Serotonin 2A Receptor Agonist Binding in the Human Brain with [11C]Cimbi-36

• Published in: Journal of cerebral blood flow and metabolism Vol. 34; no. 7; pp. 1188 - 1196
• Main Authors: Ettrup, Anders, da Cunha-Bang, Sophie, McMahon, Brenda, Lehel, Szabolcs, Dyssegaard, Agnete, Skibsted, Anine W, Jørgensen, Louise M, Hansen, Martin, Baandrup, Anders O, Bache, Søren, Svarer, Claus, Kristensen, Jesper L, Gillings, Nie, Madsen, Jacob, Knudsen, Gitte M
• Format: Journal Article
• Language: English
• Published: London, England SAGE Publications 01.07.2014; Sage Publications Ltd; Nature Publishing Group
• Subjects: Benzylamines - pharmacokinetics; Brain - diagnostic imaging; Female; Humans; Male; Original; Phenethylamines - pharmacokinetics; Positron-Emission Tomography - methods; Radiopharmaceuticals - pharmacokinetics; Receptor, Serotonin, 5-HT2A - analysis; Receptor, Serotonin, 5-HT2A - metabolism; Serotonin 5-HT2 Receptor Agonists - pharmacokinetics; Young Adult; clinical; 5-HT2A receptor; agonist; positron emission tomography; kinetic modeling
• ISSN: 0271-678X; 1559-7016
• DOI: 10.1038/jcbfm.2014.68

[11C]Cimbi-36 was recently developed as a selective serotonin 2A (5-HT2A) receptor agonist radioligand for positron emission tomography (PET) brain imaging.
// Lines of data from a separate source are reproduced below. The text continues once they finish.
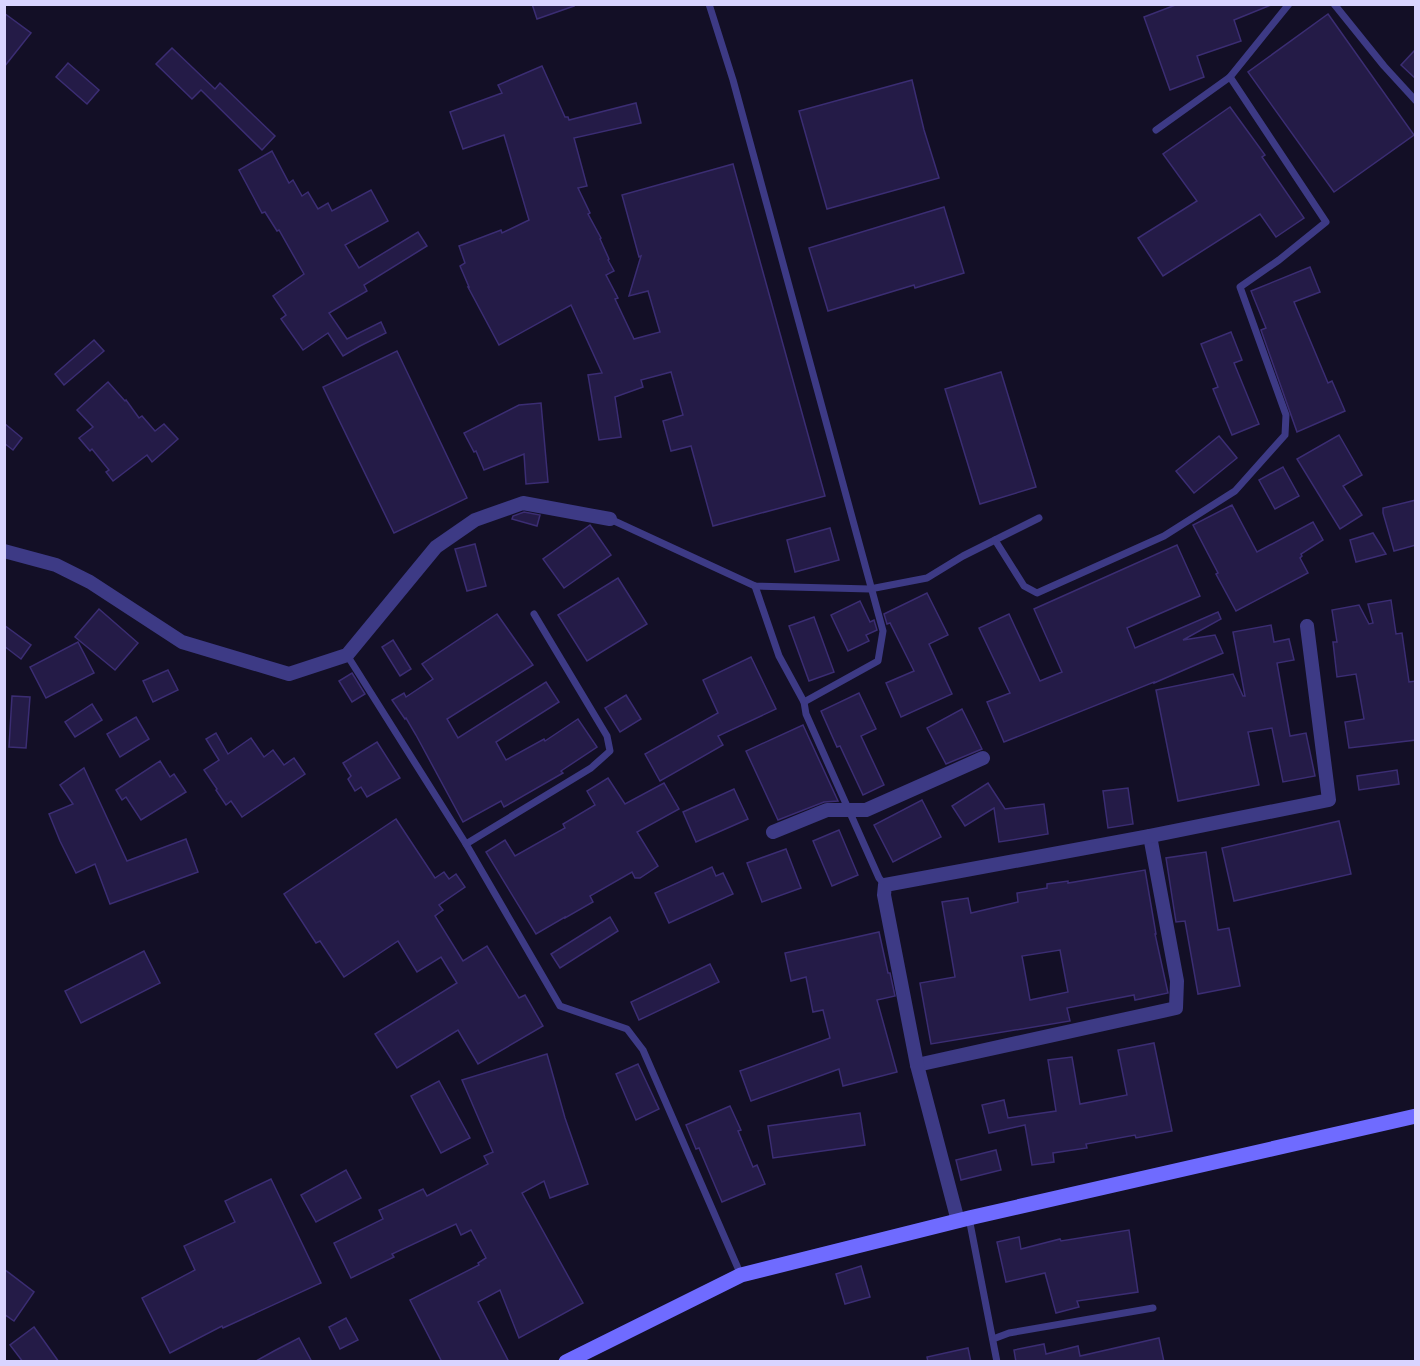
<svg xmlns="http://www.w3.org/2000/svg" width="1420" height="1366" viewBox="0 0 1420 1366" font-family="'Source Sans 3',sans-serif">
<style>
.building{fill:#241b47;stroke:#3b2d73;stroke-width:1.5;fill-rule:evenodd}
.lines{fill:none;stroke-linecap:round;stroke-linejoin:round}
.lane{stroke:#3d3a85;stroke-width:7}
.street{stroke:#3d3a85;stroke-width:14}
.secondary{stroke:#6f6bff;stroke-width:15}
</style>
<rect width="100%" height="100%" fill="#130f26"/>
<g class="building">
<path d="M532 4H573L574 6 537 19Z"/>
<path d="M1178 4H1271V5L1234 20 1241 41 1197 56 1204 77 1170 90 1144 17Z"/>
<path d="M4 13 31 33 4 67Z"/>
<path d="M1328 14 1414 135 1334 192 1248 72Z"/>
<path d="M172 48 215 89 220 83 275 136 262 150 201 90 192 99 156 64Z"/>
<path d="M1416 49V79L1401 65Z"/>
<path d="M68 63 99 90 87 104 56 77Z"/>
<path d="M542 66 565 117H568L569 120 636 103 641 123 574 138 587 186 578 188 590 213 588 214 601 238 600 239 609 259 608 260 614 271 606 275 618 298 615 299 634 339 660 332 648 291 629 296 641 256 639 257 622 195 733 164 825 496 713 526 691 446 671 451 663 421 683 415 671 372 641 380 643 387 615 397 621 437 599 440 588 375 602 373 571 305 499 345 468 287H469L460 266 465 263 459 246 501 230 502 233 529 220 504 135 463 149 450 112 502 93 498 85Z"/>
<path d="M912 80 924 130 939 178 827 209 799 111Z"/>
<path d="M1230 107 1265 155 1262 157 1304 218 1276 237 1260 214 1163 276 1138 238 1197 201 1163 154Z"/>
<path d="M272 151 289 183 293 180 302 196 308 192 318 209 328 203 332 211 371 190 388 221 345 245 359 268 418 232 427 246 364 285 367 291 329 313 347 339 381 322 386 333 360 346 343 356 328 333 303 350 281 319 286 315 273 296 304 274 279 230 277 231 265 212 262 213 239 170Z"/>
<path d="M944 207 964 273 915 288 914 285 828 311 809 248Z"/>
<path d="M1310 267 1320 292 1294 302 1328 383 1332 381 1345 411 1297 432 1261 330 1266 328 1251 291Z"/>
<path d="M1231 332 1242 360 1234 363 1259 424 1232 435 1213 389 1218 387 1201 344Z"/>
<path d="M94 340 104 351 64 385 55 374Z"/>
<path d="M397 351 467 498 394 533 323 387Z"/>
<path d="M1001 372 1036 487 980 504 945 389Z"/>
<path d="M108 382 125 401 126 400 139 418 142 416 155 431 164 424 178 439 152 462 147 455 113 481 106 472 109 470 92 449 90 451 79 438 93 427 77 410Z"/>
<path d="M541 403 548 482 526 484 524 454 484 470 476 451 474 452 464 433 519 405Z"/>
<path d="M4 423 22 438 13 450 4 443Z"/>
<path d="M1339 435 1362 475 1343 486 1362 515 1340 529 1297 459Z"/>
<path d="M1219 436 1237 458 1194 493 1176 471Z"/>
<path d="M1283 467 1299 496 1275 509 1259 480Z"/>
<path d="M1416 500V545L1394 551 1383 513V508Z"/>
<path d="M1232 505 1257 552 1313 522 1323 540 1301 554 1302 556 1300 558 1308 573 1236 611 1216 574 1218 573 1193 525Z"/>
<path d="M524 512 540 515 537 526 512 519 513 516Z"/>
<path d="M590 525 611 555 564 588 543 559Z"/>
<path d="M830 528 839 560 795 572 787 540Z"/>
<path d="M1373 533 1386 554 1356 562 1350 540Z"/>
<path d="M475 544 486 586 467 591 455 549Z"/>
<path d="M1177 545 1200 596 1127 628 1135 648 1218 612 1221 619 1183 640 1215 635 1223 653 1154 683V682L1004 742 987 702 1010 693 979 628 1009 614 1040 681 1062 672 1034 609Z"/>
<path d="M618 578 647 624 587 661 558 615Z"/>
<path d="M927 593 948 635 929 644 952 694 901 717 886 683 914 671 890 623 887 624 884 614Z"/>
<path d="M1391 600 1396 634 1402 633 1409 682 1416 681V740L1349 748 1345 722 1364 719 1356 674 1337 677 1333 642H1337L1332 610 1359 605 1369 624 1373 623 1368 604Z"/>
<path d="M860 601 870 622 874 620 877 630 866 635 869 641 848 651 831 615Z"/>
<path d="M99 609 138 643 115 670 75 637Z"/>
<path d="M497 614 533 665 447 719 458 738 546 682 559 702 496 742 506 760 544 739 545 741 578 719 597 747 561 771 563 773 504 807 501 801 463 822 416 735 406 718 405 719 392 700 404 693 406 697 433 679 422 664Z"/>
<path d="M814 617 834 672 809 681 789 626Z"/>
<path d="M4 625 31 645 21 659 4 646Z"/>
<path d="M1271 625 1274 642 1289 639 1294 660 1277 663 1290 736 1306 733 1315 776 1283 782 1272 728 1248 732 1259 785 1178 801 1156 690 1233 674 1243 696H1245L1233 632Z"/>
<path d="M393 640 411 669 400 676 382 647Z"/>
<path d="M78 642 94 673 46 698 30 667Z"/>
<path d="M751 657 776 709 718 736 723 745 660 781 645 754 718 713 703 680Z"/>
<path d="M168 670 178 690 153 702 143 681Z"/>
<path d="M352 673 365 694 352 702 339 681Z"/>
<path d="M859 693 876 729 861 736 884 785 863 795 840 746 837 747 821 711Z"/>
<path d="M626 695 641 719 620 732 605 708Z"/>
<path d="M12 696 30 697 26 748 9 747Z"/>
<path d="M92 704 102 720 75 737 65 722Z"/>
<path d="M962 709 982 749 946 764 927 728Z"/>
<path d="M136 717 149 739 120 757 107 734Z"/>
<path d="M803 725 838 801 824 802 778 820 746 751Z"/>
<path d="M216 733 228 754 251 738 264 757 273 750 284 765 294 758 305 774 242 817 231 801 226 805 216 790 217 789 204 770 219 760 206 739Z"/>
<path d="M377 742 400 778 367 797 361 787 355 791 348 779 351 776 343 763Z"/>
<path d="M160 761 170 777 174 774 186 792 141 820 126 797 122 800 116 790Z"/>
<path d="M84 768 127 861 186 839 198 872 110 904 95 864 76 873 60 841 49 814 73 804 60 785Z"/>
<path d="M1397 770 1399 784 1359 790 1357 776Z"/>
<path d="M608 778 625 804 664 783 679 809 637 832 658 866 640 878H635L632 872 590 896 593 902 565 918V917L536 934 486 852 505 840 515 856 565 828 563 824 595 805 587 791Z"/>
<path d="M988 783 1005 809 1044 804 1048 834 999 842 994 808 965 826 952 806Z"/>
<path d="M1128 788 1133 824 1108 828 1103 791Z"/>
<path d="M734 789 748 819 696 842 683 812Z"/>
<path d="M922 800 941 837 893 862 874 825Z"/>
<path d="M396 819 435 878 444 872 449 879 456 874 465 887 439 905 443 910 435 916 463 961 487 946 519 998 525 995 543 1026 478 1064 458 1030 397 1068 375 1034 457 983 441 957 417 972 398 941 344 977 320 941 316 943 284 894Z"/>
<path d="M1339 821 1351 874 1234 901 1222 848Z"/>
<path d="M839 830 858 875 832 886 813 841Z"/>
<path d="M786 849 801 888 762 902 747 863Z"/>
<path d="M1206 852 1218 930 1229 928 1240 986 1198 994 1185 921 1176 922 1166 858Z"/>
<path d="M712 867 716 876 723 873 733 894 669 923 655 893Z"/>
<path d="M1145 870 1156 934H1155L1168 993 1135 1000 1134 995 1067 1008 1070 1021 931 1044 920 983 955 977 942 902 968 898 971 913 1018 902 1017 893 1047 888V884L1068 881V883ZM1060 950 1068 992 1030 1000 1022 956Z"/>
<path d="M610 917 618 931 560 968 551 954Z"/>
<path d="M879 932 888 973H890L895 996 877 1000 897 1072 843 1086 839 1069 751 1101 740 1071 830 1038 823 1010 813 1012 806 977 791 981 785 953Z"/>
<path d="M144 951 160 983 81 1023 65 991Z"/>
<path d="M710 964 719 982 639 1020 631 1002Z"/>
<path d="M1154 1043 1172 1131 1136 1138 1135 1135 1086 1144 1087 1148 1053 1153 1054 1162 1032 1165 1025 1125 989 1133 982 1105 1004 1100 1008 1118 1056 1111 1048 1060 1072 1057 1080 1104 1127 1095 1118 1050Z"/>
<path d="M547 1054 565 1118 588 1184 550 1198 544 1181 522 1193 583 1303 519 1338 500 1290 478 1302 509 1362H442L410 1300 479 1265 478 1263 486 1258 471 1230 461 1235 456 1224 392 1254 394 1257 351 1278 334 1243 383 1219 379 1210 423 1189 427 1196 488 1164 484 1156 493 1152 462 1080Z"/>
<path d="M638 1064 659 1109 636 1120 616 1074Z"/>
<path d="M439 1081 470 1138 441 1153 411 1096Z"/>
<path d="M730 1106 741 1130 738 1131 753 1167 757 1165 765 1184 722 1202 699 1148 696 1149 686 1125Z"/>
<path d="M860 1113 865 1145 773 1158 768 1126Z"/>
<path d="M996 1150 1001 1170 961 1180 956 1160Z"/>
<path d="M346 1170 361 1198 316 1222 301 1195Z"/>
<path d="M271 1179 321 1283 223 1328 222 1326 170 1353 142 1298 195 1270 184 1246 235 1222 225 1201Z"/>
<path d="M1129 1230 1138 1292 1077 1301 1079 1307 1056 1313 1045 1273 1006 1282 997 1242 1019 1237 1021 1249 1060 1239 1061 1241Z"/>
<path d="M861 1266 870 1297 845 1304 836 1274Z"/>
<path d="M4 1269 34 1292 14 1321 4 1314Z"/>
<path d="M346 1318 358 1340 340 1349 329 1327Z"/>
<path d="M34 1327 59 1362H23L10 1345Z"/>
<path d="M299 1338 312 1362H254L274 1351Z"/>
<path d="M1159 1338 1164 1362H1016L1014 1350 1044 1344 1046 1354 1078 1346 1080 1356Z"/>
<path d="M968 1348 971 1362H928L927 1357Z"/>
</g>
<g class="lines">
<g class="lane">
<path d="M709 4 733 80 883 631 878 661 804 702"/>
<path d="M1334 4 1384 66 1416 101"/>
<path d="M1156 130 1230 77 1289 4"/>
<path d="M610 519 755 586 870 589 927 578 963 556 1039 518"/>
<path d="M995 540 1024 586 1037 593 1164 536 1235 491 1285 435 1286 415 1240 287 1279 260 1326 222 1230 77"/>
<path d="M755 586 779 656 804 702 806 714 879 878 885 885"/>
<path d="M347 655 466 844 560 1006 627 1029 643 1050 741 1275"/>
<path d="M466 844 591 768 610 751 607 736 534 614"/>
<path d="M969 1218 997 1362"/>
<path d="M993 1339 1009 1333 1153 1308"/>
</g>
<g class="street">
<path d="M4 551 56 565 90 582 182 642 289 674 347 655 436 547 475 520 523 503 610 519"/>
<path d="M773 832 827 810H866L983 758"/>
<path d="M917 1065 1176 1008 1177 981 1150 836"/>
<path d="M958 1221 917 1065 884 895 885 885 1150 836 1329 800 1307 626"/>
</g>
<path class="secondary" d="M566 1362 741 1275 969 1218 1416 1116"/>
</g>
<rect width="1420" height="1366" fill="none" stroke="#d9d4ff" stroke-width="12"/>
</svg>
Such an agonist PET radioligand may provide a novel, and more functional, measure of the serotonergic system and agonist binding is more likely than antagonist binding to reflect 5-HT levels in vivo. Here, we show data from a first-in-human clinical trial with [11C]Cimbi-36. In 29 healthy volunteers, we found high brain uptake and distribution according to 5-HT2A receptors with [11C]Cimbi-36 PET. The two-tissue compartment model using arterial input measurements provided the most optimal quantification of cerebral [11C]Cimbi-36 binding. Reference tissue modeling was feasible as it induced a negative but predictable bias in [11C]Cimbi-36 PET outcome measures. In five subjects, pretreatment with the 5-HT2A receptor antagonist ketanserin before a second PET scan significantly decreased [11C]Cimbi-36 binding in all cortical regions with no effects in cerebellum. These results confirm that [11C]Cimbi-36 binding is selective for 5-HT2A receptors in the cerebral cortex and that cerebellum is an appropriate reference tissue for quantification of 5-HT2A receptors in the human brain. Thus, we here describe [11C]Cimbi-36 as the first agonist PET radioligand to successfully image and quantify 5-HT2A receptors in the human brain.